Black student excellence: Denver school board directs district to better serve black students

Every Denver public school soon will be required to develop a plan to boost the success of black and African-American students by embracing their strengths rather than focusing on the challenges they face.

That’s according to a resolution unanimously passed Thursday night by the Denver school board. The resolution, which would also require district employees to take training on implicit bias, was shepherded by Jennifer Bacon, who was elected in 2017 to represent northeast Denver and is one of two black members on the diverse school board. Longer-serving board members said it was overdue.

“With good intentions, we were battling the idea that singling out a group of students was not acceptable,” said Happy Haynes, who has served on the board since 2011. “We were always talking about, ‘all students, all students.’”

In doing so, Haynes said, “we lost sight of so many of our students. So I really celebrate this change in our thinking.”

Denver Public Schools’ data show big disparities in how black students are served by the district. While 13 percent of the approximately 93,000 students are black,

  • 28 percent of out-of-school suspensions last year were given to black students,
  • 16.5 percent of students identified as having a disability were black,
  • Just 10 percent of students enrolled in rigorous high school courses were black.

The focus on black students comes after more than a year of relentless and high-profile advocacy from black parents and activists, and 2½ years after a damning report about how black teachers and students are treated in Denver Public Schools.

Known colloquially as the Bailey Report, it was based on interviews with black educators conducted by former school board member Sharon Bailey, who has studied racial dynamics in Denver. It found that black educators feel isolated and mistreated by the district, and perceive that black students are more harshly disciplined in part because the young white women who make up a sizeable portion of the teacher workforce are afraid of them.

The report led to a task force, which presented the district with 11 recommendations. Among them: offering signing bonuses to help attract more black teachers, making student discipline data count toward school ratings, and requiring each school to create a plan “designed to strengthen relationships between African-Americans and schools.”

Nearly two years later, none of that has happened. And much of what the district has done has been voluntary for teachers and schools. Meanwhile, the data keeps mounting.

Last year, 67 percent of black students graduated on time, meaning within four years of starting high school, compared with 78 percent of white students. On state math tests, 17 percent of black students in grades three through eight scored on grade level, compared with 65 percent of white students. The literacy gap was similar.

Avery Williams, a senior at George Washington High School, told the school board at a work session in December that “there’s an awkwardness around being black” in Denver schools.

“Teachers, specifically white teachers, don’t know how to act around me,” Williams said. Many of her classmates, she said, “do not know how to have respectful conversations because they’re afraid of being offensive or because they’re not educated in the right terminology.”
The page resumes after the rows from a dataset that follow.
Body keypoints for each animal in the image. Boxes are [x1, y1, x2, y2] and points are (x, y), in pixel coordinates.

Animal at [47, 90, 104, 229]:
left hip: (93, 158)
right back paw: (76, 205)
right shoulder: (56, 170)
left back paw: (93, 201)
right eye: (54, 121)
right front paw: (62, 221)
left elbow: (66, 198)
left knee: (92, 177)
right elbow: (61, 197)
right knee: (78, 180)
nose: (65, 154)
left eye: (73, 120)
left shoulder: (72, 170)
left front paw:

Michael Filmore, a junior at East High School, spoke about being one of only a few black students in his more rigorous classes, an experience Williams shares. After taking remedial classes his freshman year at East, Filmore said he decided to take all honors classes as a sophomore. He also took the public bus to school and was often late for first period.

“I would walk in the classroom and I would feel like I didn’t belong there,” Filmore told the board. “I felt uncomfortable and that I shouldn’t be in these classes. I was pressured. I eventually dropped the class. My junior year, I felt that I would never let myself down again.”

At that December session, Bacon expressed a desire to more explicitly address issues affecting black students. The district has put that kind of focus on students learning English as a second language, many of whom are Hispanic, after a federal judge found the district was violating their rights. Under that order, the district has developed specific methods for teaching English language learners. It requires all new teachers to get certified to teach them.

Bacon and others questioned why that hasn’t happened for black students, as well.

“It’s not because there’s a lack of effort, will, or love,” Bacon said in an interview. “I think it’s because we’re not organized properly and we don’t have an internal stake in the ground around expectations, outcomes, and accountability measures. People want to see DPS is doing that.”

Her fellow board members agreed. On Thursday, they took turns thanking her for bringing forth the resolution, which directs the district to do several things:

  • Require all schools, including district-run and charter schools, to review data about student academic performance, discipline, and referrals for special education to understand how each school’s black students are doing “on an individual level”
  • Require all schools to set goals for supporting black students that prioritize giving them “access to grade-level and more rigorous coursework”
  • Require school leaders to articulate how they will monitor progress toward their goals
  • Train all district staff on implicit bias and culturally responsive education
  • Conduct an “equity audit” to understand what the district is doing well and what it is not to figure out how it “can better prioritize the success of our black students”

It will now be up to new Superintendent Susana Cordova, who made equity a cornerstone of her bid for the district’s top job, to carry out the directive. The resolution gives her until May 31 to come up with a plan that would go into effect by the start of the next school year.

“We know that we have a painful and inequitable history of outcomes for our students,” Cordova said. “But facing this with courage, facing this in community, facing this with our stakeholders, our parents, our family members, our community members, and our students holding us accountable, I believe deeply in the ability of people to come together to solve these problems.”